TASK TO CARRY OUT
Set down exactly the lines below, starting at the one that contains "cuicumque esset eadem" and ending at the one that contains "capitulo 60 De", with both of those lines included and nothing else.

(Entries taken from a collection)
+ + + + + + +

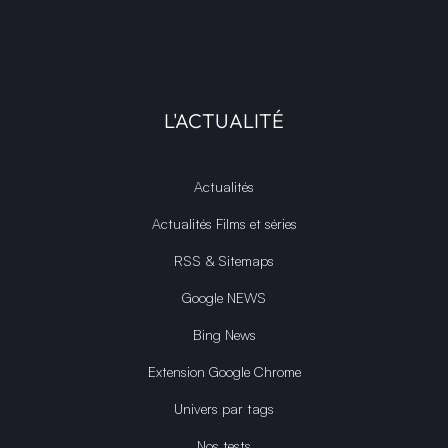
L'ACTUALITÉ
Actualités
Actualités Films et séries
RSS & Sitemaps
Google NEWS
Bing News
Extension Google Chrome
Univers par tags
Nos tests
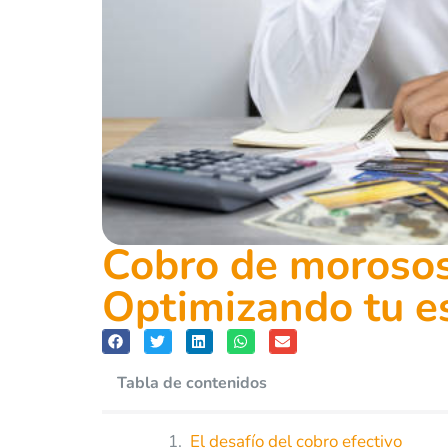
Cobro de morosos
Optimizando tu e
Tabla de contenidos
El desafío del cobro efectivo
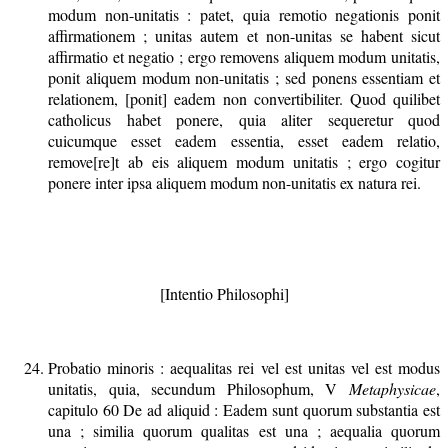
modum non-unitatis : patet, quia remotio negationis ponit
affirmationem ; unitas autem et non-unitas se habent sicut
affirmatio et negatio ; ergo removens aliquem modum unitatis,
ponit aliquem modum non-unitatis ; sed ponens essentiam et
relationem, [ponit] eadem non convertibiliter. Quod quilibet
catholicus habet ponere, quia aliter sequeretur quod
cuicumque esset eadem essentia, esset eadem relatio,
remove[re]t ab eis aliquem modum unitatis ; ergo cogitur
ponere inter ipsa aliquem modum non-unitatis ex natura rei.
[Intentio Philosophi]
Probatio minoris : aequalitas rei vel est unitas vel est modus
unitatis, quia, secundum Philosophum, V
Metaphysicae
,
capitulo 60 De ad aliquid : Eadem sunt quorum substantia est
una ; similia quorum qualitas est una ; aequalia quorum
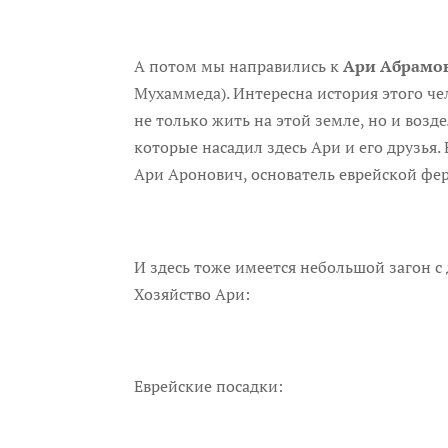
А потом мы направились к
Ари Абрамо
Мухаммеда). Интересна история этого чел
не только жить на этой земле, но и возд
которые насадил здесь Ари и его друзья
Ари Аронович, основатель еврейской фе
И здесь тоже имеется небольшой загон с
Хозяйство Ари:
Еврейские посадки:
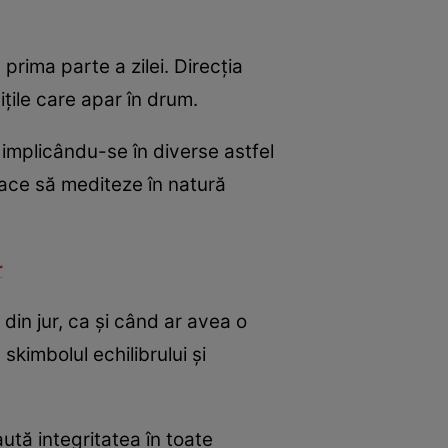
prima parte a zilei. Direcţia
ţile care apar în drum.
implicându-se în diverse astfel
lace să mediteze în natură
r
din jur, ca şi când ar avea o
kimbolul echilibrului şi
aută integritatea în toate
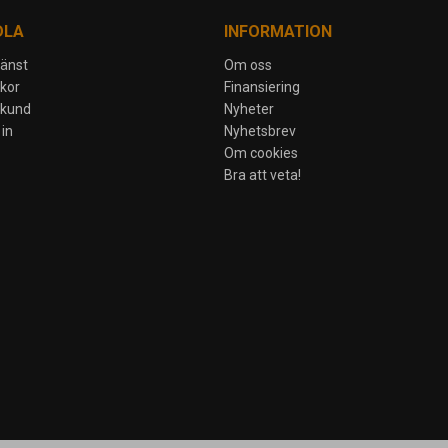
DLA
INFORMATION
jänst
Om oss
lkor
Finansiering
skund
Nyheter
in
Nyhetsbrev
Om cookies
Bra att veta!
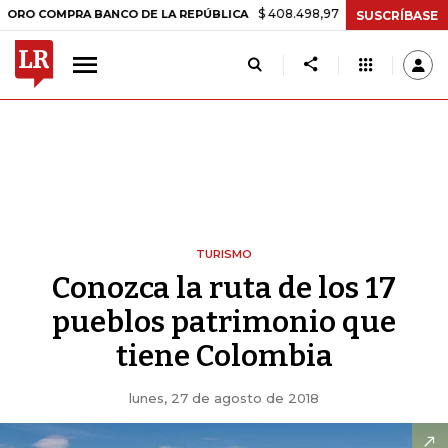
$ 408.498,97
+$ 8.753,81
+2,19%
OMPRA BANCO DE LA REPÚBLICA
SUSCRÍBASE
TURISMO
Conozca la ruta de los 17
pueblos patrimonio que
tiene Colombia
lunes, 27 de agosto de 2018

+ + + + + + +

FINISHED EXERCISE
cuicumque esset eadem essentia, esset eadem relatio,
remove[re]t ab eis aliquem modum unitatis ; ergo cogitur
ponere inter ipsa aliquem modum non-unitatis ex natura rei.
[Intentio Philosophi]
Probatio minoris : aequalitas rei vel est unitas vel est modus
unitatis, quia, secundum Philosophum, V
Metaphysicae
,
capitulo 60 De ad aliquid : Eadem sunt quorum substantia est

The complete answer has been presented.